EXERCISE GOAL => In the listing below, locate the line that contains "pinky mcp: (517, 587)" and the line that contains "index tip: (510, 511)". Restate word for word those two lines and every line between them, and nothing else.

PROVIDED ENTRIES =>
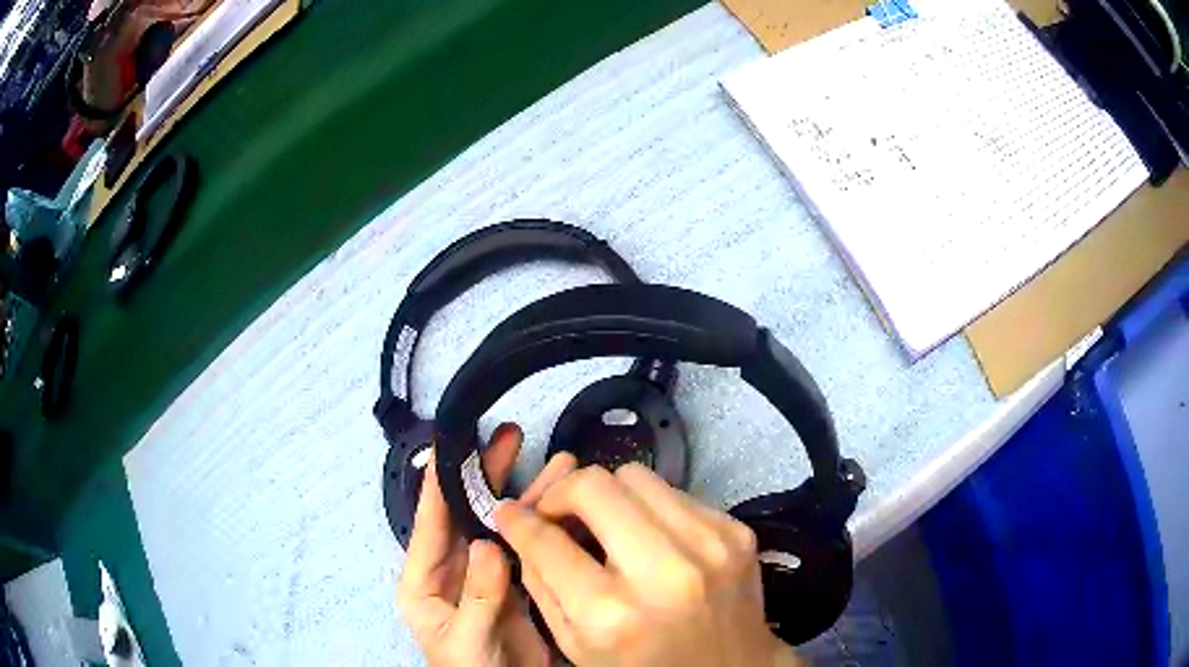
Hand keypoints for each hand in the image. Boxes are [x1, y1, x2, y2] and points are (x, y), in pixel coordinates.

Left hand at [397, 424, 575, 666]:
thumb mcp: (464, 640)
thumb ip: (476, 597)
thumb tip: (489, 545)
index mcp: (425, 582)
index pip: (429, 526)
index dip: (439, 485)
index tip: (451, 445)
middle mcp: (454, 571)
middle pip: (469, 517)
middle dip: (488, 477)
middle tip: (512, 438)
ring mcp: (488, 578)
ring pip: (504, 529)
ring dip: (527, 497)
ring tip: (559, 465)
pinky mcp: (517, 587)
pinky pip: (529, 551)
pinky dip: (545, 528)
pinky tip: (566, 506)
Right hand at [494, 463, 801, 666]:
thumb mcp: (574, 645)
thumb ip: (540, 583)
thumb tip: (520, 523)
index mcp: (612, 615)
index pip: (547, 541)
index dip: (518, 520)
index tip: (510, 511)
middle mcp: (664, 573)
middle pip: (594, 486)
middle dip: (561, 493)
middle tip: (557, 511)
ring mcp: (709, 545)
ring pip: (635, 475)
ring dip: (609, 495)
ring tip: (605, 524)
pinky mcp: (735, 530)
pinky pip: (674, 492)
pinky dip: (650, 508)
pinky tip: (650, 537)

ANSWER AREA =>
pinky mcp: (517, 587)
pinky pip: (529, 551)
pinky dip: (545, 528)
pinky tip: (566, 506)
Right hand at [494, 463, 801, 666]:
thumb mcp: (574, 645)
thumb ip: (540, 583)
thumb tip: (520, 523)
index mcp: (612, 615)
index pip: (547, 541)
index dip: (518, 520)
index tip: (510, 511)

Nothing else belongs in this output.